Exercise description
Faithfully repeat each entry below, minus the pictures.

Top of The records

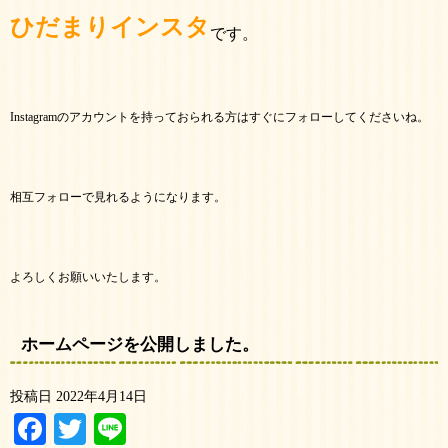
ひだまりインスタ
です。
Instagramのアカウントを持っておられる方はすぐにフォローしてくださいね。
相互フォローで見れるようになります。
よろしくお願いいたします。
ホームページを公開しました。
投稿日
2022年4月14日
Facebook
Twitter
Line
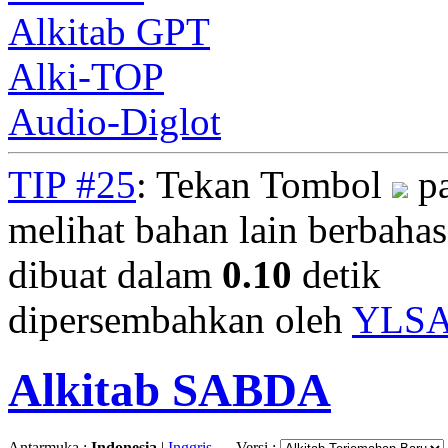
Alkitab GPT
Alki-TOP
Audio-Diglot
TIP #25
: Tekan Tombol
pa
melihat bahan lain berbahasa
dibuat dalam
0.10
detik
dipersembahkan oleh
YLS
Alkitab SABDA
Antarmuka :
Indonesia
|
Inggris
Versi :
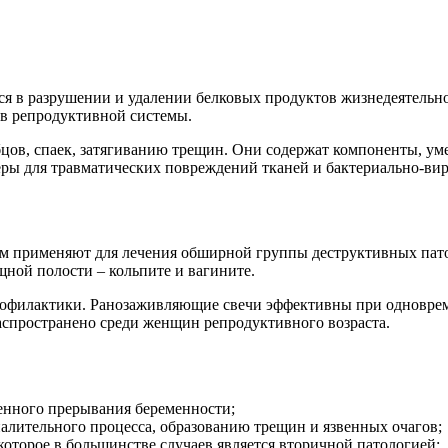
ся в разрушении и удалении белковых продуктов жизнедеятель
ов репродуктивной системы.
убцов, спаек, затягиванию трещин. Они содержат компоненты,
еры для травматических повреждений тканей и бактериально-ви
м применяют для лечения обширной группы деструктивных пато
ной полости – кольпите и вагините.
профилактики. Ранозаживляющие свечи эффективны при одновре
распространено среди женщин репродуктивного возраста.
енного прерывания беременности;
лительного процесса, образованию трещин и язвенных очагов;
которое в большинстве случаев является вторичной патологией;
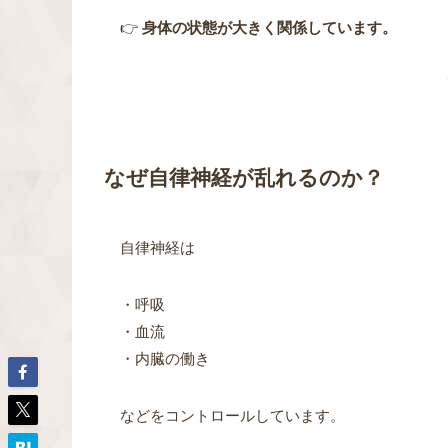
👉
身体の状態が大きく関係しています。
なぜ自律神経が乱れるのか？
自律神経は
・呼吸
・血流
・内臓の働き
などをコントロールしています。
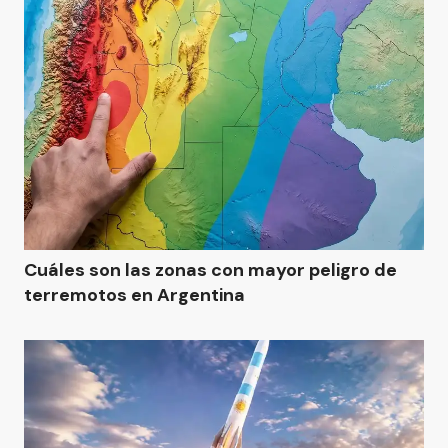
Cuáles son las zonas con mayor peligro de
terremotos en Argentina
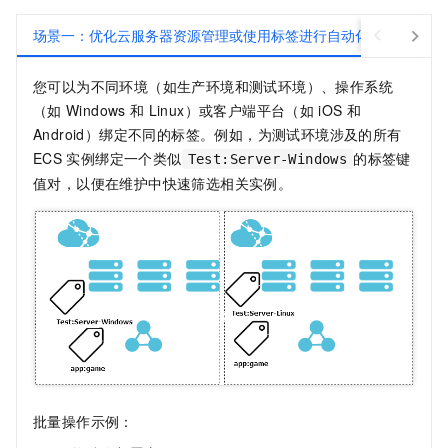
场景一：优化云服务器资源管理或使用标签进行自动化运维
场
您可以为不同环境（如生产环境和测试环境）、操作系统
（如
Windows
和
Linux）或客户端平台（如
iOS
和
Android）绑定不同的标签。例如，为测试环境涉及的所有
ECS
实例绑定一个类似
的标签键
Test:Server-Windows
值对，以便在维护中快速筛选相关实例。
批量操作示例：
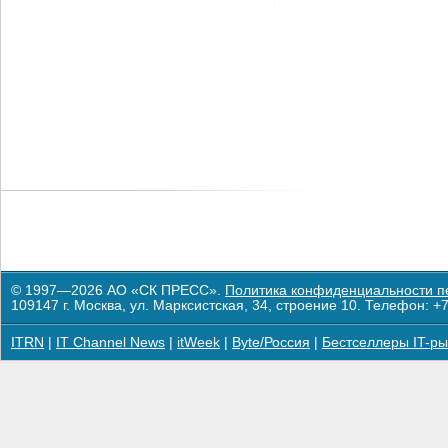
© 1997—2026 АО «СК ПРЕСС».
Политика конфиденциальности п
109147 г. Москва, ул. Марксистская, 34, строение 10. Телефон: +7
ITRN
|
IT Channel News
|
itWeek
|
Byte/Россия
|
Бестселлеры IT-ры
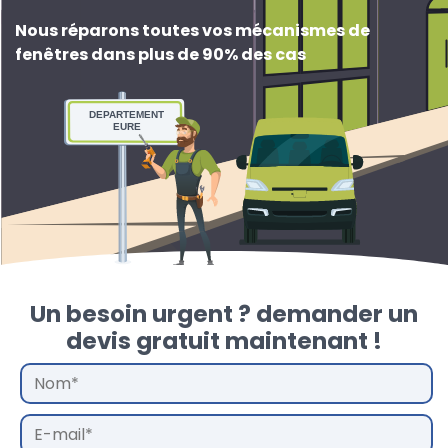
Nous réparons toutes vos mécanismes de
fenêtres dans plus de 90% des cas
DEPARTEMENT
EURE
Un besoin urgent ? demander un
devis gratuit maintenant !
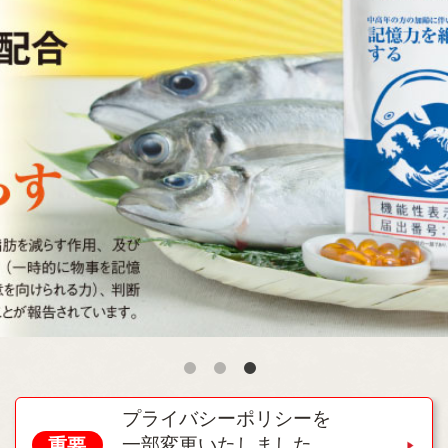
プライバシーポリシーを
一部変更いたしました。
重要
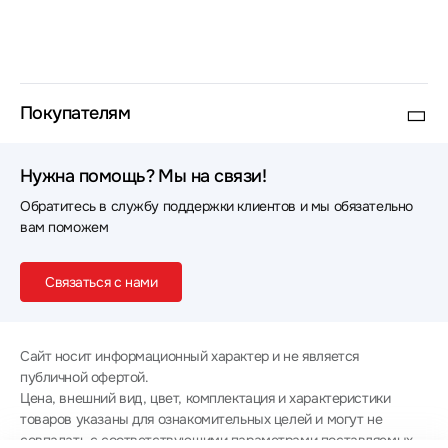
Покупателям
Нужна помощь? Мы на связи!
Обратитесь в службу поддержки клиентов и мы обязательно
вам поможем
Связаться с нами
Сайт носит информационный характер и не является
публичной офертой.
Цена, внешний вид, цвет, комплектация и характеристики
товаров указаны для ознакомительных целей и могут не
совпадать с соответствующими параметрами поставляемых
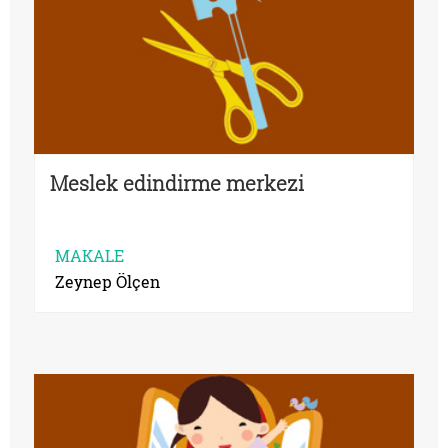
Meslek edindirme merkezi
MAKALE
Zeynep Ölçen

Bottom of The records

Solution below
ひだまりインスタ
です。
Instagramのアカウントを持っておられる方はすぐにフォローしてくださいね。
相互フォローで見れるようになります。
よろしくお願いいたします。
ホームページを公開しました。
投稿日
2022年4月14日
Facebook
Twitter
Line
Alkitab GPT
Alki-TOP
Audio-Diglot
TIP #25
: Tekan Tombol
pa
melihat bahan lain berbahasa
dibuat dalam
0.10
detik
dipersembahkan oleh
YLS
Alkitab SABDA
Antarmuka :
Indonesia
|
Inggris
Versi :
ся в разрушении и удалении белковых продуктов жизнедеятель
ов репродуктивной системы.
убцов, спаек, затягиванию трещин. Они содержат компоненты,
еры для травматических повреждений тканей и бактериально-ви
м применяют для лечения обширной группы деструктивных пато
ной полости – кольпите и вагините.
профилактики. Ранозаживляющие свечи эффективны при одновре
распространено среди женщин репродуктивного возраста.
енного прерывания беременности;
лительного процесса, образованию трещин и язвенных очагов;
которое в большинстве случаев является вторичной патологией;
👉
身体の状態が大きく関係しています。
なぜ自律神経が乱れるのか？
自律神経は
・呼吸
・血流
・内臓の働き
などをコントロールしています。
Cuáles son las zonas con mayor peligro de
terremotos en Argentina
场景一：优化云服务器资源管理或使用标签进行自动化运维
场
您可以为不同环境（如生产环境和测试环境）、操作系统
（如
Windows
和
Linux）或客户端平台（如
iOS
和
Android）绑定不同的标签。例如，为测试环境涉及的所有
ECS
实例绑定一个类似
的标签键
Test:Server-Windows
值对，以便在维护中快速筛选相关实例。
批量操作示例：
© 1997—2026 АО «СК ПРЕСС».
Политика конфиденциальности п
109147 г. Москва, ул. Марксистская, 34, строение 10. Телефон: +7
ITRN
|
IT Channel News
|
itWeek
|
Byte/Россия
|
Бестселлеры IT-ры
Nous réparons toutes vos mécanismes de
fenêtres dans plus de 90% des cas
DEPARTEMENT
EURE
Un besoin urgent ? demander un
devis gratuit maintenant !
プライバシーポリシーを
一部変更いたしました。
重要
Покупателям
Нужна помощь? Мы на связи!
Обратитесь в службу поддержки клиентов и мы обязательно
вам поможем
Связаться с нами
Сайт носит информационный характер и не является
публичной офертой.
Цена, внешний вид, цвет, комплектация и характеристики
товаров указаны для ознакомительных целей и могут не
совпадать с соответствующими параметрами поставляемых
Meslek edindirme merkezi
MAKALE
Zeynep Ölçen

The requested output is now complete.